Former Oundle PC who sent ‘flirtatious’ texts to vulnerable victims jailed

Jason Farquhar.
Jason Farquhar.

A disgraced former Oundle-based police officer who sent flirtatious texts to vulnerable women he met during his job has been jailed.

Jason Farquhar, 44, admitted six counts of misconduct in public office and one count of misuse of a police computer yesterday (Monday).

Northampton Crown Court heard Farquhar, from Stamford, would send inappropriate texts to women who had given him their number for police purposes.

The texts included calling women ‘gorgeous’, complimenting them on their figure and saying they had ‘great’ breasts and buttocks.

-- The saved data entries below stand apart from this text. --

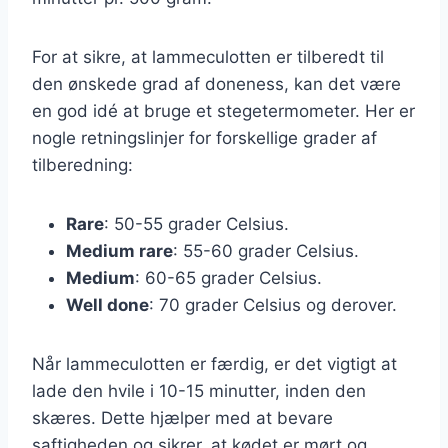
For at sikre, at lammeculotten er tilberedt til
den ønskede grad af doneness, kan det være
en god idé at bruge et stegetermometer. Her er
nogle retningslinjer for forskellige grader af
tilberedning:
Rare
: 50-55 grader Celsius.
Medium rare
: 55-60 grader Celsius.
Medium
: 60-65 grader Celsius.
Well done
: 70 grader Celsius og derover.
Når lammeculotten er færdig, er det vigtigt at
lade den hvile i 10-15 minutter, inden den
skæres. Dette hjælper med at bevare
saftigheden og sikrer, at kødet er mørt og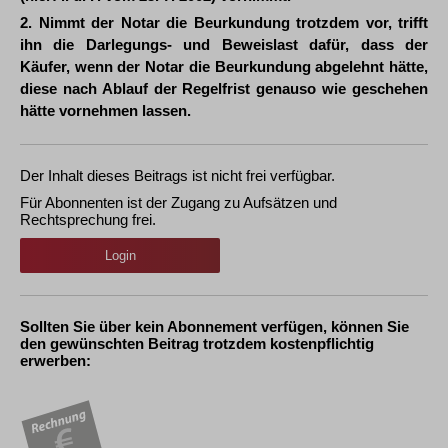
2. Nimmt der Notar die Beurkundung trotzdem vor, trifft
ihn die Darlegungs- und Beweislast dafür, dass der
Käufer, wenn der Notar die Beurkundung abgelehnt hätte,
diese nach Ablauf der Regelfrist genauso wie geschehen
hätte vornehmen lassen.
Der Inhalt dieses Beitrags ist nicht frei verfügbar.
Für Abonnenten ist der Zugang zu Aufsätzen und
Rechtsprechung frei.
Login
Sollten Sie über kein Abonnement verfügen, können Sie
den gewünschten Beitrag trotzdem kostenpflichtig
erwerben: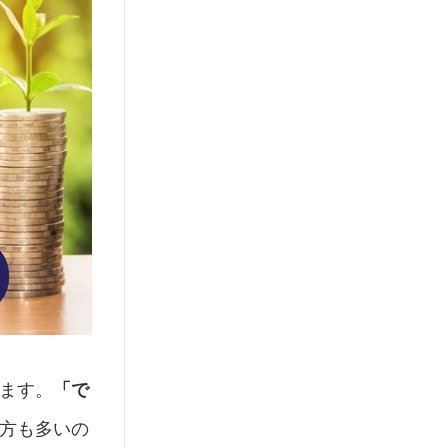
ます。
「で
方も多いの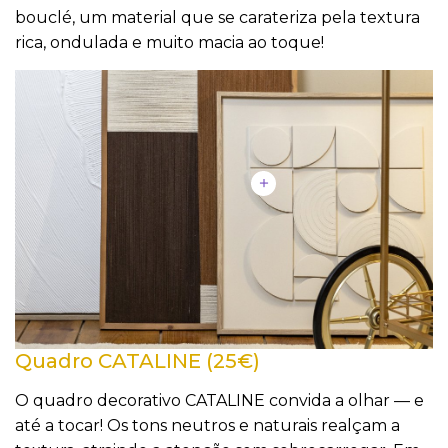
bouclé, um material que se carateriza pela textura
rica, ondulada e muito macia ao toque!
Quadro CATALINE (25€)
O quadro decorativo CATALINE convida a olhar — e
até a tocar! Os tons neutros e naturais realçam a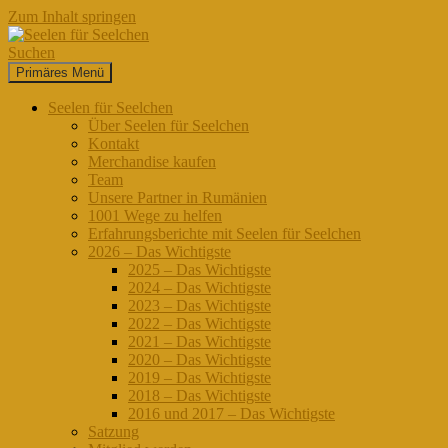
Zum Inhalt springen
Suchen
Primäres Menü
Seelen für Seelchen
Seelen für Seelchen
Über Seelen für Seelchen
Kontakt
Merchandise kaufen
Team
Unsere Partner in Rumänien
1001 Wege zu helfen
Erfahrungsberichte mit Seelen für Seelchen
2026 – Das Wichtigste
2025 – Das Wichtigste
2024 – Das Wichtigste
2023 – Das Wichtigste
2022 – Das Wichtigste
2021 – Das Wichtigste
2020 – Das Wichtigste
2019 – Das Wichtigste
2018 – Das Wichtigste
2016 und 2017 – Das Wichtigste
Satzung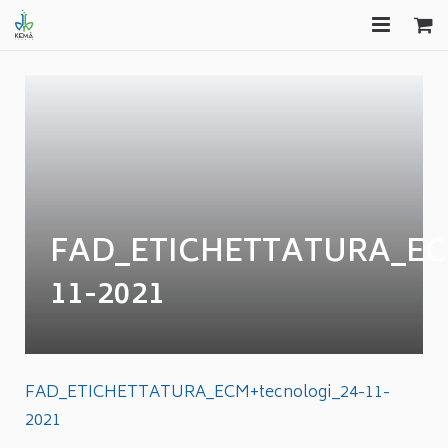
HOME
FORMAZIONE
EDITORIA
CONSULENZA
FAD_ETICHETTATURA_ECM
GAS FREE
11-2021
COMUNICAZIONI
APPROFONDIMENTI
FAD_ETICHETTATURA_ECM+tecnologi_24-11-
2021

Today, His Honour Judge Mayo jailed the former officer, who was sacked last year, for a total of two years and eight months.

CLICK HERE TO READ A REPORT ON YESTERDAY’S PROCEEDINGS

Deputy chief constable Rachel Swann said: “Our Counter-Corruption Unit carried out a rigorous and thorough two-year inquiry to investigate and establish fully the extent of this officer’s wrong-doing in order to dismiss him from the Force and ultimately bring criminal charges against him.

“I am hugely disappointed by the actions of this former officer, whose behaviour presented a major risk to public confidence in the police.

“We are absolutely determined to root out those officers and staff who abuse their position and choose to engage in highly unprofessional, predatory conduct that in no way meets the standards of professional behaviour expected from a serving officer.

“The investigation into Farquhar began in April 2016 following a complaint of inappropriate behaviour.”

As part of the investigation, detectives spoke to more than 100 women – victims, colleagues, family of suspects or offenders – who Farquhar had had some form of contact with in the previous 12 months in his role as a police officer.

Numerous examples of inappropriate contact by phone, text or social media, and subsequent allegations of sexual misconduct were found.

DCC Swann added: “It’s worth noting we had sufficient complaints and evidence which, although it did not meet the threshold for criminal charges, enabled us to complete misconduct proceedings on the basis of that evidence alone.

“The vast majority of police officers are professional, hard-working and conscientious individuals who will be shocked and appalled at such behaviour by one of their colleagues.

“There is no place in the police service for anyone who abuses in such a way the trust placed in them as a constable.

“Farquhar deliberately and consciously crossed the boundary between his role as a police officer and his personal life, repeatedly breaching the standards of professional behaviour by failing to act with self-control and pursuing improper personal relationships.

“He took advantage of his position to engage in highly inappropriate contact with women, many of whom were in a vulnerable situation.

“They needed the professionalism expected of a police officer not the selfish advances of a sexual predator.

“This, the worst ever such case uncovered within this force, was an absolute abuse of his position and we hope this conviction and his dismissal from the police service goes some way to reassure the public of our determination to identify and deal with unprofessional conduct and, where necessary, pursue the case through the criminal justice system.”

Farquhar was suspended from duty in April 2016 and dismissed from the Force in August 2017 following a fast-track gross misconduct disciplinary hearing.